The Estonian Ministry of Economic Affairs and Communications has said it wants to phase out the sale of anonymous prepaid mobile SIM cards, but some Estonian lawyers caution it could violate individual rights.
The Economics affairs ministry wants to introduce requirements for purchasers of pre-paid SIM cards, available at kiosks and other stores for a few euros a throw, to verify their identities via the Estonian ID card, mobile ID or the SMART app.
The ministry cites concerns about the widespread use of such services for criminal activities using "burner" phones on a temporary basis, and says much of Western Europe, as well as countries further afield such as Pakistan, have already put in place similar requirements.

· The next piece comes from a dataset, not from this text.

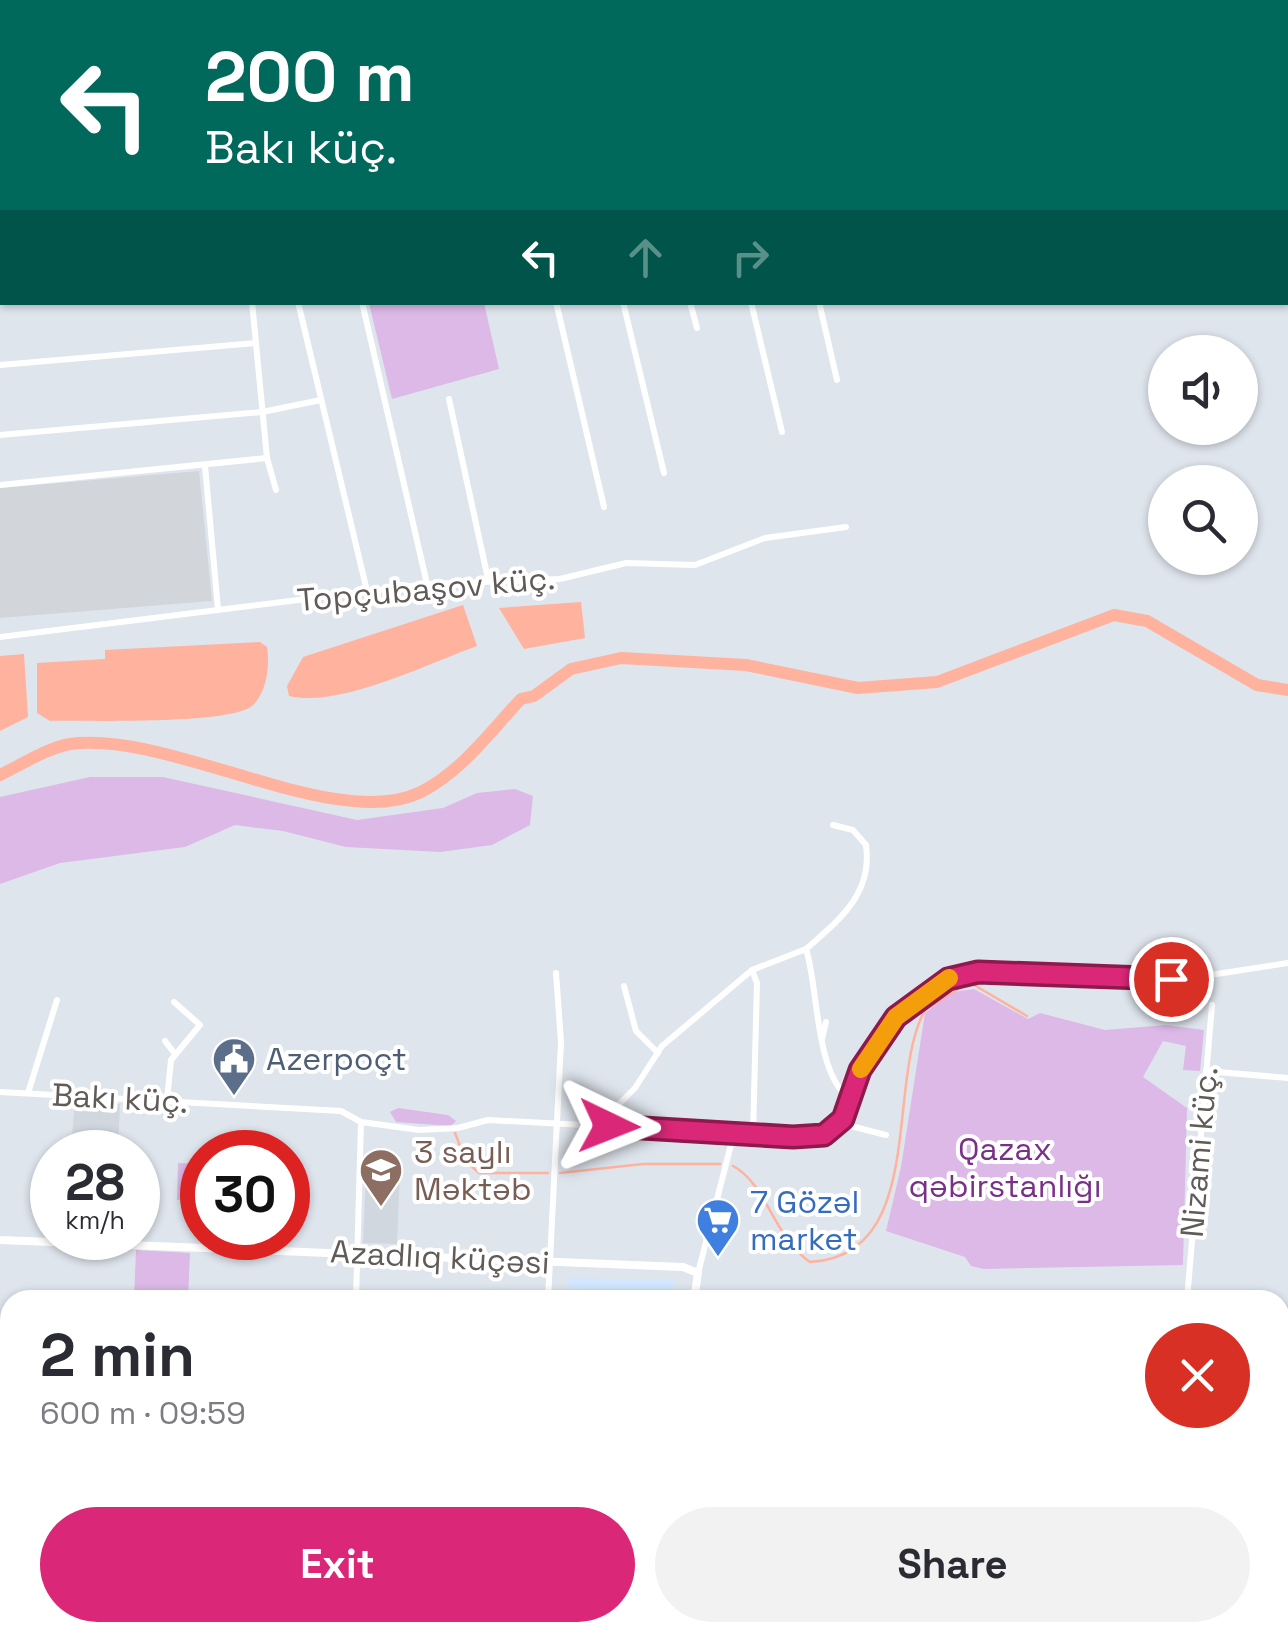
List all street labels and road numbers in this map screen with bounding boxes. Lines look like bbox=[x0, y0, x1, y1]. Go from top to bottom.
street label: Topçubaşov küç. bbox=[295, 558, 557, 620]
street label: Nizami küç. bbox=[1172, 1065, 1226, 1239]
street label: Bakı küç. bbox=[51, 1074, 189, 1122]
street label: Azadlıq küçəsi bbox=[329, 1231, 551, 1283]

The ministry's draft regulations contained an explanatory memorandum which, in addition to noting criminal use of prepaid SIM cards, sees secure messenger apps like WhatsApp and Viber, as well as the Estonian-founded Skye VOIP software, as on the same level as more traditional phone calling and which would require the same degree of ID verification, as well as the ability to make emergency phone calls via such services.
However, a lecturer in constitutional law at the University of Tartu and former presidential adviser, Paloma Kroot Tupay, warns that the move would “no doubt restrict individual rights”.
The issue is multi-faceted, she said, crossing over into questions of data protection, personal privacy and security, complicated by potential discrepancies between domestic and EU law.
Tupay said that the state should take the broader view on the issue rather than just the question of non-contract SIM cards in isolation, noting that there are equally many European countries where the products are still available on sale – some of which Estonian citizens and residents could travel to pending travel restrictions, and purchase SIM cards there.
Tupay also pointed to a precedent in Germany, where an MEP has taken the issue to the European Court of Human Rights (ECHR) but had also met with a similar conundrum.
Tupay conceded that not only criminal acts but many terrorist attacks have made use of anonymous mobile SIMs, but that this was a security matter.